» Action item
Go through the entries below and print, exactly, the lines starting at the one with "20: (646, 358, 0.42)" and ending at the one with "37: (235, 193, 1.05)", keeping both ends and no others.

Recorded data:
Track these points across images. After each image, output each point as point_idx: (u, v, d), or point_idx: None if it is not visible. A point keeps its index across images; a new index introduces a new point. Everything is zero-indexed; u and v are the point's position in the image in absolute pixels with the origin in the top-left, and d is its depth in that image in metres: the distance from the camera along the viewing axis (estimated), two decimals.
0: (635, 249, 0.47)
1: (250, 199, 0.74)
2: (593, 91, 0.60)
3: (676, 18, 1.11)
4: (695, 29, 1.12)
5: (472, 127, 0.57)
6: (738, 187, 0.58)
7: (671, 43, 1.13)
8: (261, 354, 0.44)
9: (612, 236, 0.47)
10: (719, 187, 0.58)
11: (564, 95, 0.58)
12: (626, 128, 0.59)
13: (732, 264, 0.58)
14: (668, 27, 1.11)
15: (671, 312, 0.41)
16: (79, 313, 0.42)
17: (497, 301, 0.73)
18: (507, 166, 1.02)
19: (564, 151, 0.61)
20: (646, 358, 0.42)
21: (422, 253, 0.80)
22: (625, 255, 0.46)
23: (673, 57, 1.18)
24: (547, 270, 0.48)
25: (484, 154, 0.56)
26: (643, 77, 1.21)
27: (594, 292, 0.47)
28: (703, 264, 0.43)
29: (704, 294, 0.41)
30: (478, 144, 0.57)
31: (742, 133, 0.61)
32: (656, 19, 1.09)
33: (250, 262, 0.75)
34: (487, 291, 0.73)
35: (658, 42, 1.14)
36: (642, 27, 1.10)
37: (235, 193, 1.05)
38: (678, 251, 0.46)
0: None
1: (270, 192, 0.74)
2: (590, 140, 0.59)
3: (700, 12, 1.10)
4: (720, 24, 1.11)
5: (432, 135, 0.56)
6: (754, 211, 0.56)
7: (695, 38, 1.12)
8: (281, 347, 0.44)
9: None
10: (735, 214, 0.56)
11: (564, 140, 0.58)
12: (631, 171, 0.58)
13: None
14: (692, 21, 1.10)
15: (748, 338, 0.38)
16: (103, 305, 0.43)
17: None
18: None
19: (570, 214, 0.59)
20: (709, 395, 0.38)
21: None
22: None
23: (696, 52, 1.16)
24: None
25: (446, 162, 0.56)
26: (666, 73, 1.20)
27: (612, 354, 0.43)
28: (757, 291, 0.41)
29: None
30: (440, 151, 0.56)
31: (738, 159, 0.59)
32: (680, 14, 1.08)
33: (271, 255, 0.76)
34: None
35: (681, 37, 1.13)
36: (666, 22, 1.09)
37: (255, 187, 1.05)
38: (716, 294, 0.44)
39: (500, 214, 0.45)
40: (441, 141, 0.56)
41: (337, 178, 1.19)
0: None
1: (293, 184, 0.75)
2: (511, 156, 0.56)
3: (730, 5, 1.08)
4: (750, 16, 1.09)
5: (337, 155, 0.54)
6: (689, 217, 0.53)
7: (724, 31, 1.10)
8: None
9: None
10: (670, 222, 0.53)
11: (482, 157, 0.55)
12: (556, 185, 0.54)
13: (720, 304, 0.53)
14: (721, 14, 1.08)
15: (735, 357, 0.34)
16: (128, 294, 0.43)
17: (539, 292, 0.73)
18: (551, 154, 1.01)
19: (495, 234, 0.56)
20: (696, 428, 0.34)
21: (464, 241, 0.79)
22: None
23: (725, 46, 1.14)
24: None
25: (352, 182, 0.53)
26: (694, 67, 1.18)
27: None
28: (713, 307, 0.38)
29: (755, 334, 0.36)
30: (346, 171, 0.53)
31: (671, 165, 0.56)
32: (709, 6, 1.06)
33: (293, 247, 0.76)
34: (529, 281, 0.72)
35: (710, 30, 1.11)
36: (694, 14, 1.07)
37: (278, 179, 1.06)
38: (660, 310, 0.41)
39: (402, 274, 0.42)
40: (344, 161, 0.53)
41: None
--
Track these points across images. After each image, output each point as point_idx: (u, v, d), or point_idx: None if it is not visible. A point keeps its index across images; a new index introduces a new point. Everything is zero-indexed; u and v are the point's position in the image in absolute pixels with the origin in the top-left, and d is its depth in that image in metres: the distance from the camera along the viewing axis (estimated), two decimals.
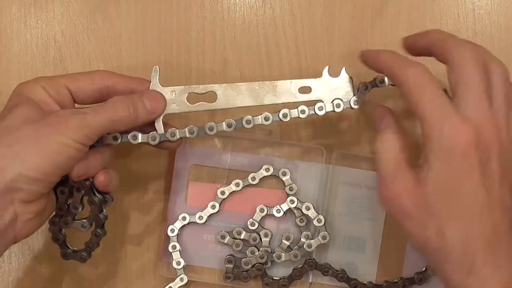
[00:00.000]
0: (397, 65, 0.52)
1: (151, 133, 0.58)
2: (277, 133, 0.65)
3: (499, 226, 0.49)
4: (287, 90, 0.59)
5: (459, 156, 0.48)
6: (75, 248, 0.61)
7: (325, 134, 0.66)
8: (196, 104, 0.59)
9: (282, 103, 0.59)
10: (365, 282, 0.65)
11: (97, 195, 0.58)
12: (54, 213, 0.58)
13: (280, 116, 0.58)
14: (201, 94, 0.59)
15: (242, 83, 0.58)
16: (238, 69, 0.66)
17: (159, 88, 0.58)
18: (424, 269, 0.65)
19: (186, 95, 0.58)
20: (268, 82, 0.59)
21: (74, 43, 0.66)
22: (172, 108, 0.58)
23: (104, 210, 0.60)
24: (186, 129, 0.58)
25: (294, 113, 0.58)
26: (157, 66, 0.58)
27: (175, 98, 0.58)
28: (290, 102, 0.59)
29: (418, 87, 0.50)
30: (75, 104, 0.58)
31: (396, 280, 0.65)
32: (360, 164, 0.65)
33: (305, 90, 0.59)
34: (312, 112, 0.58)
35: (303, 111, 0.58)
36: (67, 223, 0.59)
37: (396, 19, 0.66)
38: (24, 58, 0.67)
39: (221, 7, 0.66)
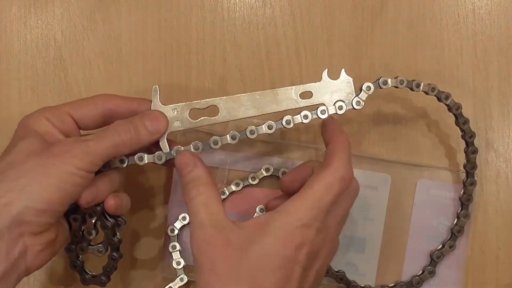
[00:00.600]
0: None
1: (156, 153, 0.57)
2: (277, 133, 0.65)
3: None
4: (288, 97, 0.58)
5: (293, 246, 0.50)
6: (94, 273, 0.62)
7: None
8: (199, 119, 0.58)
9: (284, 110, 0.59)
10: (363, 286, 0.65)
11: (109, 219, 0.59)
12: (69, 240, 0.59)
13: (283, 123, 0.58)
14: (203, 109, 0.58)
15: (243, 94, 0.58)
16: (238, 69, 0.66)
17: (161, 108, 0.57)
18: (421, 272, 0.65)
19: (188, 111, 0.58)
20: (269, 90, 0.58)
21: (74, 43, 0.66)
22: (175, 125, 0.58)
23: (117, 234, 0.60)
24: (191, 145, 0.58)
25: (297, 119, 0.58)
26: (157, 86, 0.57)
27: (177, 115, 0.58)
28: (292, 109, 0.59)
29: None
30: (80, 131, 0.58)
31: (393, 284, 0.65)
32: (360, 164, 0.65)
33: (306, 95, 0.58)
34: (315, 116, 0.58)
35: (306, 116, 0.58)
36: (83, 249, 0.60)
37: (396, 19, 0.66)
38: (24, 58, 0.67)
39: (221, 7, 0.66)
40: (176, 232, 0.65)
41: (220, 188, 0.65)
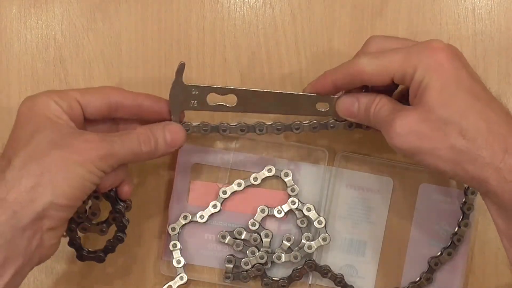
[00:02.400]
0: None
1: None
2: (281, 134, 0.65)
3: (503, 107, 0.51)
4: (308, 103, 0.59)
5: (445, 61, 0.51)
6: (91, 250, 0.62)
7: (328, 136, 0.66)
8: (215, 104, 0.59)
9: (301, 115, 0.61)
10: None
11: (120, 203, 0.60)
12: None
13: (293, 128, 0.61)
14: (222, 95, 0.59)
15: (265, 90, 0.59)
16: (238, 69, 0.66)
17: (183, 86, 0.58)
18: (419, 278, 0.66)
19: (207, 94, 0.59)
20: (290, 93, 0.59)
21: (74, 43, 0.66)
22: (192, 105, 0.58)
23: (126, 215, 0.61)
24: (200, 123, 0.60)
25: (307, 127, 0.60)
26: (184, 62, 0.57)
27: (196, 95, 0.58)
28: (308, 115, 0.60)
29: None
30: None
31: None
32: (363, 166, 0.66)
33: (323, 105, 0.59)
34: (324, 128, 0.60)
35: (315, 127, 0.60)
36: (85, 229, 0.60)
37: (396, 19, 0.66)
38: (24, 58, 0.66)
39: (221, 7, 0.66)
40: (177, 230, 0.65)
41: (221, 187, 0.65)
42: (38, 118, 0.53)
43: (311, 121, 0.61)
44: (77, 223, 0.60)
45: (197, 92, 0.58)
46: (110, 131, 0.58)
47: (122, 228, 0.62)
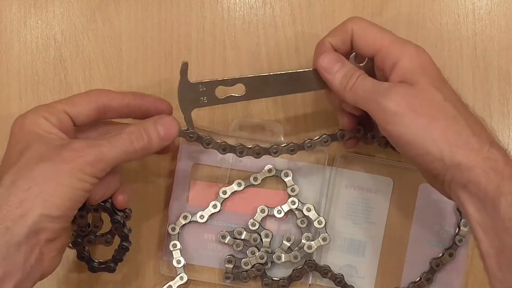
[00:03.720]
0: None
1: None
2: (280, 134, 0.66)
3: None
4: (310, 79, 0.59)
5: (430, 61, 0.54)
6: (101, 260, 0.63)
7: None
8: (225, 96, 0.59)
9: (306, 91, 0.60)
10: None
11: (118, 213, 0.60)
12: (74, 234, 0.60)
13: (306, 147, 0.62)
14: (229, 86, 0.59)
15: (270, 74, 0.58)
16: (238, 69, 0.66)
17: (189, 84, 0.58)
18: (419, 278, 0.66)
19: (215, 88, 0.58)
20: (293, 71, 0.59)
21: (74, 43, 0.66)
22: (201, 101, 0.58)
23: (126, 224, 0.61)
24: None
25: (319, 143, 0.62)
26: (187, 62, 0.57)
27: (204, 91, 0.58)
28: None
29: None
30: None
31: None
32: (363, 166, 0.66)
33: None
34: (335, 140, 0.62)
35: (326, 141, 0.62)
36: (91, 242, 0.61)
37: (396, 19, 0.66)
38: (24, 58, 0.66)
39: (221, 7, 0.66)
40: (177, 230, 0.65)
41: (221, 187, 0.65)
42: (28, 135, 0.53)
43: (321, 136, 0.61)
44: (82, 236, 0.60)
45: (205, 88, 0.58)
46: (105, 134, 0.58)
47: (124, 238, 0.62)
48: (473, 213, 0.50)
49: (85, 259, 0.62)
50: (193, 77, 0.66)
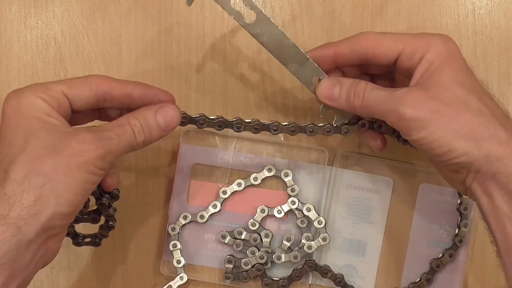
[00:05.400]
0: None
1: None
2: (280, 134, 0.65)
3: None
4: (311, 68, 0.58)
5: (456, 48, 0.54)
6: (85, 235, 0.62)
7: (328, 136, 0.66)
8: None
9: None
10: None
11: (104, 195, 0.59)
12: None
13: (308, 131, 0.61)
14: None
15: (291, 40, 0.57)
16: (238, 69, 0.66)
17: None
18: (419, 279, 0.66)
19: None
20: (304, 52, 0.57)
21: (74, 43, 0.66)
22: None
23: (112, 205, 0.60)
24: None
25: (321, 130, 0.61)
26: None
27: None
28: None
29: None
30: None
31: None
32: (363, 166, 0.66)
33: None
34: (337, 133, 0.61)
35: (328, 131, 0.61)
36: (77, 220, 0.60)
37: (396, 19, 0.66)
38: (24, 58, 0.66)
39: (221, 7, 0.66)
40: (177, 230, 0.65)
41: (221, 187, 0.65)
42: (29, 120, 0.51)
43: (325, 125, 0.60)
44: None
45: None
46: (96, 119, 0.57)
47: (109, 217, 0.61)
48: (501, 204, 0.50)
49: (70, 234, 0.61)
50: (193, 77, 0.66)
...
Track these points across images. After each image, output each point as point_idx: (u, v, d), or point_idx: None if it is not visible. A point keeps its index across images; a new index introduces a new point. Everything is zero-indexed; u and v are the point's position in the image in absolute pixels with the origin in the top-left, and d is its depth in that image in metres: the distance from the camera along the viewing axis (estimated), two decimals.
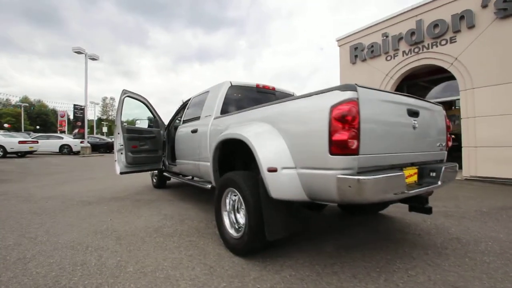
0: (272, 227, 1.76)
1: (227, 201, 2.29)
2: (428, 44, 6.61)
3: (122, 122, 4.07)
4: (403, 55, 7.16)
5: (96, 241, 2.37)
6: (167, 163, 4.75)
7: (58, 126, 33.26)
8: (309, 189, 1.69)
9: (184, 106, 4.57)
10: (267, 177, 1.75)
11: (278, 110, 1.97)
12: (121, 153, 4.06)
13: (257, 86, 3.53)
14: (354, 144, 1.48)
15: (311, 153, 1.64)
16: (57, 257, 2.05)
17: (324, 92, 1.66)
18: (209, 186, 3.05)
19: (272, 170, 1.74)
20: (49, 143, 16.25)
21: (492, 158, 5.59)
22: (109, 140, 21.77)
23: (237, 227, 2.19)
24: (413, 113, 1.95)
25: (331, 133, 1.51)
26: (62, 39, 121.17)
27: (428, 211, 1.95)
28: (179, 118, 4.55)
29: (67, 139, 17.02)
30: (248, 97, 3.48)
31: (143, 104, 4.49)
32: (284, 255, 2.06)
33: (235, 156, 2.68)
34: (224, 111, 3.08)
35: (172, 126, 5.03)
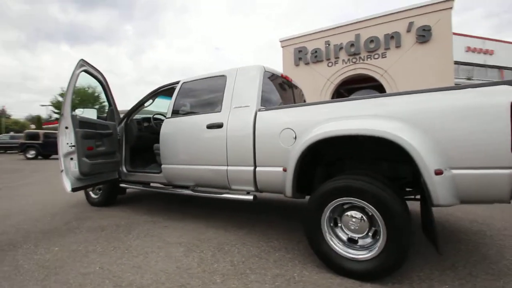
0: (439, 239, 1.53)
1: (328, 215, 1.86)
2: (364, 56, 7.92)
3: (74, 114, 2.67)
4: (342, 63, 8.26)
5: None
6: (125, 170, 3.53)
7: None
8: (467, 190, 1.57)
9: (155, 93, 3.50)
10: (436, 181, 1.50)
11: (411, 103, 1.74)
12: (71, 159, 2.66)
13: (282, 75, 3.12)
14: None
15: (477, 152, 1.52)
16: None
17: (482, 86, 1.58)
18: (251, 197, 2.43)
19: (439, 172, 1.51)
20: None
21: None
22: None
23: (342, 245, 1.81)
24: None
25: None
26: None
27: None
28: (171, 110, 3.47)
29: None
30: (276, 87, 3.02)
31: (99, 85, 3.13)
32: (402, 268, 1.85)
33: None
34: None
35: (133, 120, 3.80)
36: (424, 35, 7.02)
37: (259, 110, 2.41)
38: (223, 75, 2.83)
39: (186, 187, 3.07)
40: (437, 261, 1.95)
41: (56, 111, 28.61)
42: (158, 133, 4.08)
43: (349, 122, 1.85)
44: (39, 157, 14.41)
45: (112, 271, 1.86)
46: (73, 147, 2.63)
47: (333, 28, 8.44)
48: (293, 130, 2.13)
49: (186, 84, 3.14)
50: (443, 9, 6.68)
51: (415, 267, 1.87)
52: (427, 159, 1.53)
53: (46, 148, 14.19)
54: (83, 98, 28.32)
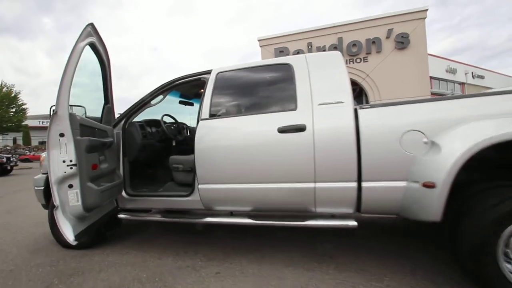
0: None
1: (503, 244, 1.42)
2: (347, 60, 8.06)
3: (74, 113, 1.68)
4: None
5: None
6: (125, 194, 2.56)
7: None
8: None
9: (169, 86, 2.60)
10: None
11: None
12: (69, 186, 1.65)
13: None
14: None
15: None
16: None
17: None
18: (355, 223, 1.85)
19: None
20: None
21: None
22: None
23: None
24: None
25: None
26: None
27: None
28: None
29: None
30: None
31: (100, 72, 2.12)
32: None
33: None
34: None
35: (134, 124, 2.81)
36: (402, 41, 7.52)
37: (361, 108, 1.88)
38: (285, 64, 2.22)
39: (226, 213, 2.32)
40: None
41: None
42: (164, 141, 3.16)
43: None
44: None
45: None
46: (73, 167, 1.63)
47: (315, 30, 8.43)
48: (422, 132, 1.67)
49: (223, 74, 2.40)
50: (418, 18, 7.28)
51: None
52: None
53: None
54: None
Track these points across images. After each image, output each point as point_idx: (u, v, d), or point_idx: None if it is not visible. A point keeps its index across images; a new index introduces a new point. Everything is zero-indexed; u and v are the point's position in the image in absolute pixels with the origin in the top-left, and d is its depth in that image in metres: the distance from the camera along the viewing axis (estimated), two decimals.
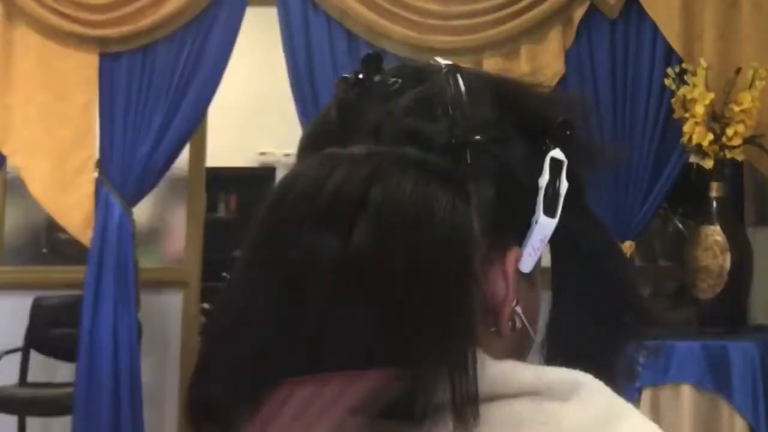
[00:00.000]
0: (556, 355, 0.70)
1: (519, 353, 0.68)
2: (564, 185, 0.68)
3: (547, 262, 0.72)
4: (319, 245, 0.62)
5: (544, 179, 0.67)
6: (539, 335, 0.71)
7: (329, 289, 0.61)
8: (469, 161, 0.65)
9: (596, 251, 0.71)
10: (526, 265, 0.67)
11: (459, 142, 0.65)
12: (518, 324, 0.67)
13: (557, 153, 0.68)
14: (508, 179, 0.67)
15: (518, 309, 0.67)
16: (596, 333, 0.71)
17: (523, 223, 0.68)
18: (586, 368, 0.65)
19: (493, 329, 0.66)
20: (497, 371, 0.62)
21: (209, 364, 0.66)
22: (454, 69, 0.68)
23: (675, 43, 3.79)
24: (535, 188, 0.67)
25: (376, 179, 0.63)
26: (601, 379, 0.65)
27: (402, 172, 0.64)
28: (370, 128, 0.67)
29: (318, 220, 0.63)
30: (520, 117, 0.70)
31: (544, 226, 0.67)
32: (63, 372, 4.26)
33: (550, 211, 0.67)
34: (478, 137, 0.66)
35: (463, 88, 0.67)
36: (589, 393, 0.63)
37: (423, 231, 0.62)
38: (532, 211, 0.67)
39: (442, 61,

» Problem solution
20: (646, 358, 0.42)
21: (422, 253, 0.80)
22: (625, 255, 0.46)
23: (673, 57, 1.18)
24: (547, 270, 0.48)
25: (484, 154, 0.56)
26: (643, 77, 1.21)
27: (594, 292, 0.47)
28: (703, 264, 0.43)
29: (704, 294, 0.41)
30: (478, 144, 0.57)
31: (742, 133, 0.61)
32: (656, 19, 1.09)
33: (250, 262, 0.75)
34: (487, 291, 0.73)
35: (658, 42, 1.14)
36: (642, 27, 1.10)
37: (235, 193, 1.05)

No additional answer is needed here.